Dundee On A Strict Budget

Last updated : 02 June 2010 By Queens MAD

BILLY DODDS has revealed Dundee will not be paying over the odds to players to get back into the SPL.

The Dens Park assistant manager insisted the gravy train that was there this time last year to pay money for the likes of Gary Harkins and Leigh Griffiths has left the platform.

With the financial backing of millionaire Calum Melville, the Dark Blues were expected to buy their way to promotion last season but it didn't work out that way.

Manager Jocky Scott was sacked with two months of the season remaining and replaced by Gordon Chisholm and Dodds. But Inverness made it into the SPL as Dundee's challenge faltered in the second half of the campaign.

Dodds is sure things will be better in the new season and is certain the club will be in the mix for promotion.

He said: "If players think they can come here just to earn a right few bob then they are wrong. Those days have gone.

"We have a strict budget to work within and we will do that.

"We missed out on Gavin Skelton from Kilmarnock but we've managed to sign two players - keeper Scott Fox from Queen of the South and Dominic Shimmin from Morton - and we will add a few more.

"The club is very professional and we're geared for the SPL. We have breakfast and lunch together and we have first-class technology to help the coaching staff and the players.

"At other clubs in the First Division the players still have to take home their training gear and wash it.

"I'd expect us to be up there challenging for promotion and our aim is to get back into the SPL. We have a great fanbase and they will support us this season.
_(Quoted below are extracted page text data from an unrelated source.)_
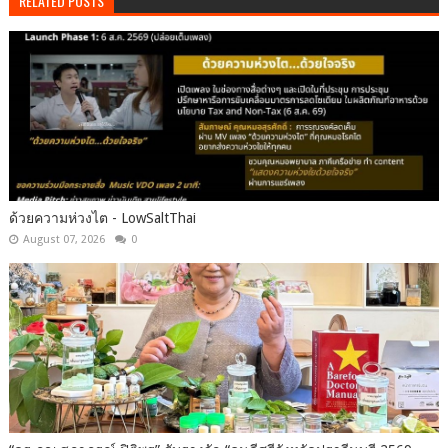
RELATED POSTS
ด้วยความห่วงไต - LowSaltThai
August 07, 2026
0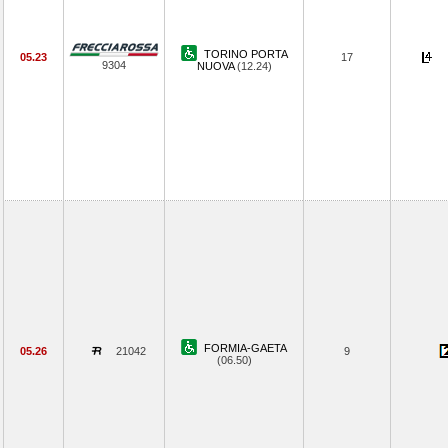
TORINO PORTA
05.23
17
9304
NUOVA
(12.24)
FORMIA-GAETA
05.26
21042
9
(06.50)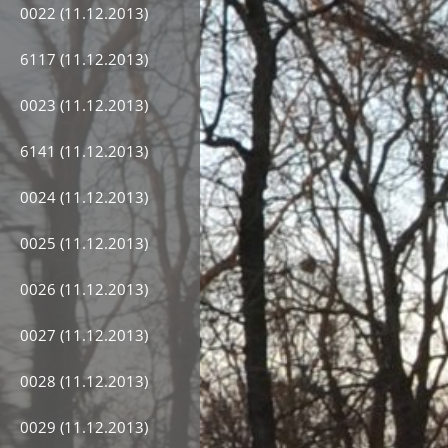
0022 (11.12.2013)
6117 (11.12.2013)
0023 (11.12.2013)
6141 (11.12.2013)
0024 (11.12.2013)
0025 (11.12.2013)
0026 (11.12.2013)
0027 (11.12.2013)
0028 (11.12.2013)
0029 (11.12.2013)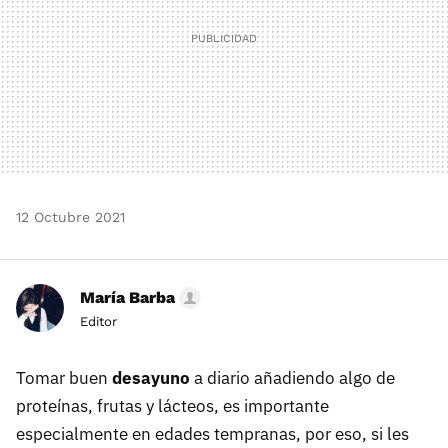
12 Octubre 2021
María Barba
Editor
Tomar buen
desayuno
a diario añadiendo algo de
proteínas, frutas y lácteos, es importante
especialmente en edades tempranas, por eso, si les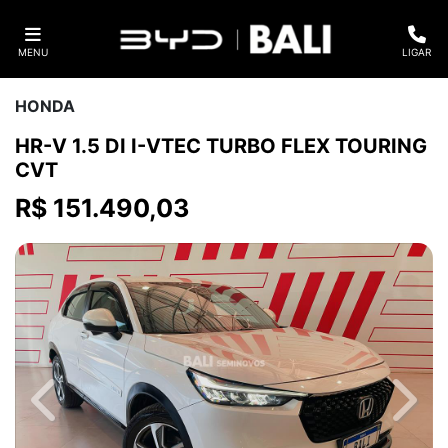
MENU
LIGAR
HONDA
HR-V 1.5 DI I-VTEC TURBO FLEX TOURING
CVT
R$ 151.490,03
Previous
Next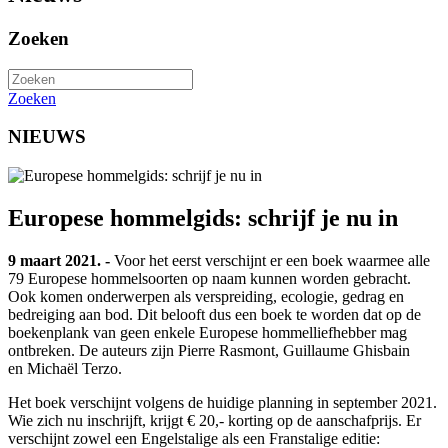
Zoeken
Zoeken
NIEUWS
Europese hommelgids: schrijf je nu in
9 maart 2021. -
Voor het eerst verschijnt er een boek waarmee alle
79 Europese hommelsoorten op naam kunnen worden gebracht.
Ook komen onderwerpen als verspreiding, ecologie, gedrag en
bedreiging aan bod. Dit belooft dus een boek te worden dat op de
boekenplank van geen enkele Europese hommelliefhebber mag
ontbreken. De auteurs zijn Pierre Rasmont, Guillaume Ghisbain
en Michaël Terzo.
Het boek verschijnt volgens de huidige planning in september 2021.
Wie zich nu inschrijft, krijgt € 20,- korting op de aanschafprijs. Er
verschijnt zowel een Engelstalige als een Franstalige editie: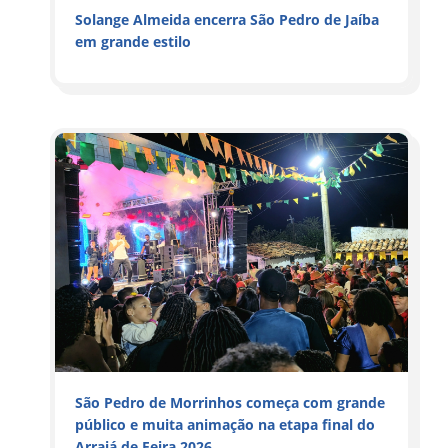
Solange Almeida encerra São Pedro de Jaíba
em grande estilo
São Pedro de Morrinhos começa com grande
público e muita animação na etapa final do
Arraiá de Feira 2026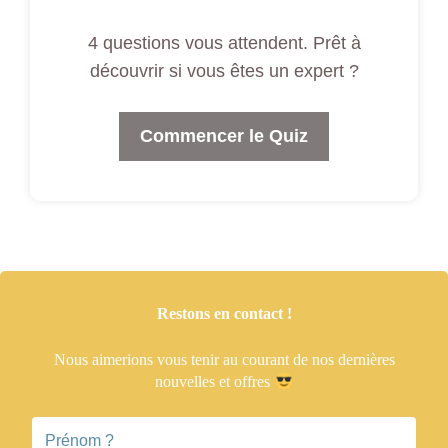
4 questions vous attendent. Prêt à
découvrir si vous êtes un expert ?
Commencer le Quiz
Restons en contact !
Nous aimerions vous tenir
au courant de nos dernières
nouvelles et offres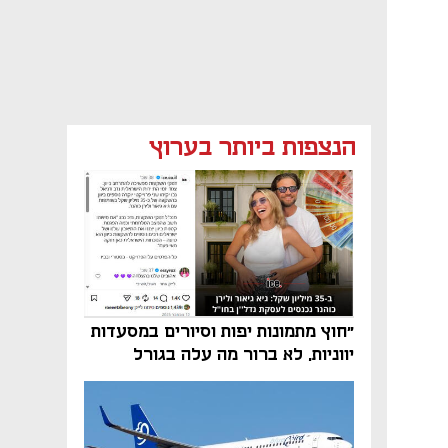
הנצפות ביותר בערוץ
"חוץ מתמונות יפות וסיורים במסעדות
יווניות, לא ברור מה עלה בגורל
פרויקט הנדל"ן"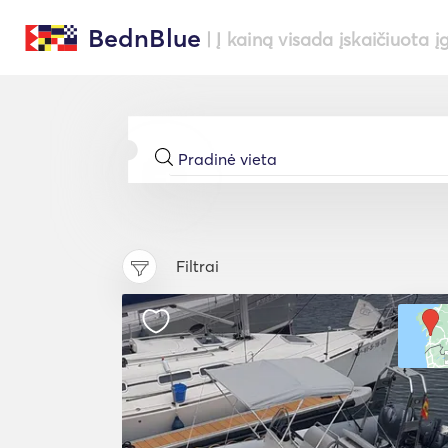
BednBlue
| Į kainą visada įskaičiuota į
Filtrai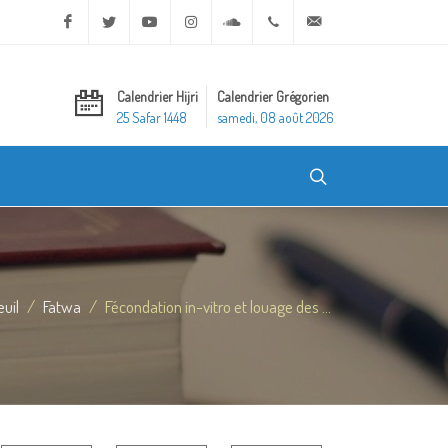
Facebook
Twitter
Youtube
Instagram
Soundcloud
+20 2 25970400
ask@dar-alifta.org
Calendrier Hijri
Calendrier Grégorien
25 Safar 1448
samedi, 08 août 2026
uil
Fatwa
Fécondation in-vitro et louage des ...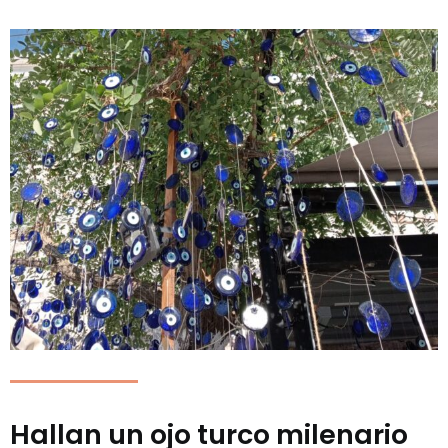
Hallan un ojo turco milenario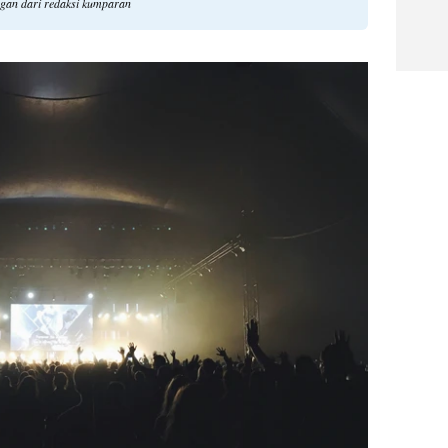
ngan dari redaksi kumparan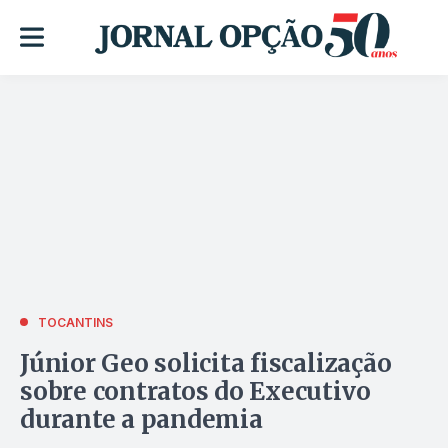
TOCANTINS
Júnior Geo solicita fiscalização
sobre contratos do Executivo
durante a pandemia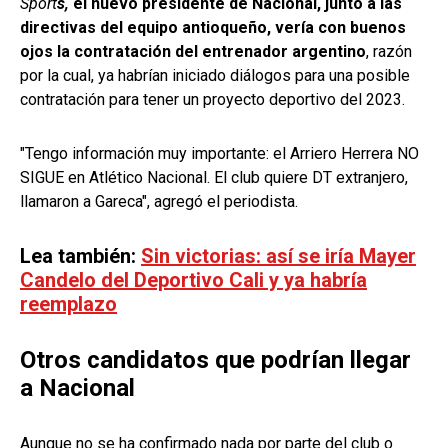
Sport
s,
el nuevo presidente de Nacional, junto a las
directivas del equipo antioqueño, vería con buenos
ojos la contratación del entrenador argentino
, razón
por la cual, ya habrían iniciado diálogos para una posible
contratación para tener un proyecto deportivo del 2023.
"Tengo información muy importante: el Arriero Herrera NO
SIGUE en Atlético Nacional. El club quiere DT extranjero,
llamaron a Gareca", agregó el periodista.
Lea también:
Sin victorias: así se iría Mayer
Candelo del Deportivo Cali y ya habría
reemplazo
Otros candidatos que podrían llegar
a Nacional
Aunque no se ha confirmado nada por parte del club o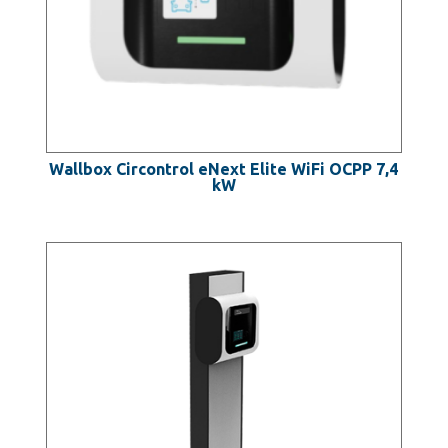
Wallbox Circontrol eNext Elite WiFi OCPP 7,4
kW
But there will be competition from clubs like Falkirk, Dunfermline, Partick Thistle and Ross County.

"We would have loved to have made it last season but for a number of reasons things just didn't work out. I'm not going to make accusations against any one person or other people but we do know what's required to put things right."

Dodds gave up a comfortable career in the media to go back into full-time football after he parted company with Dundee United as caretaker manager in January, 2006.

He said: "I could have taken the easy option and stayed with the BBC. On a Saturday I'd put the headphones on at 2pm and be finished by 5.30. I'd go home, have a bottle of wine, a takeaway and watch Match of the Day and the Football League show.

"Now, I have two glasses of wine and I'm asleep on the couch by 10pm. That's how tired I am, that's how much you put into your week.

"But it's what I want. I love the game and I want to be there to try to help improve the players at Dundee and bring success to the club.

"I sometimes found the media work frustrating because I could see things at games I wanted to change but all I could was talk about it. Now I'm in a job where I have an input to change things.

"We will work hard to get it right and I have a lot of belief in Gordon Chisholm "We're into our preparation for games and making the sure the players are fully informed about the opposition. We're meticulous when it comes to that side of it.

"But it all comes down to what you do on a match day and we will have the players organised and have their confidence lifted for the new season.

"We have a great chance of going up and we have to show week in, week out we have the ability to do it."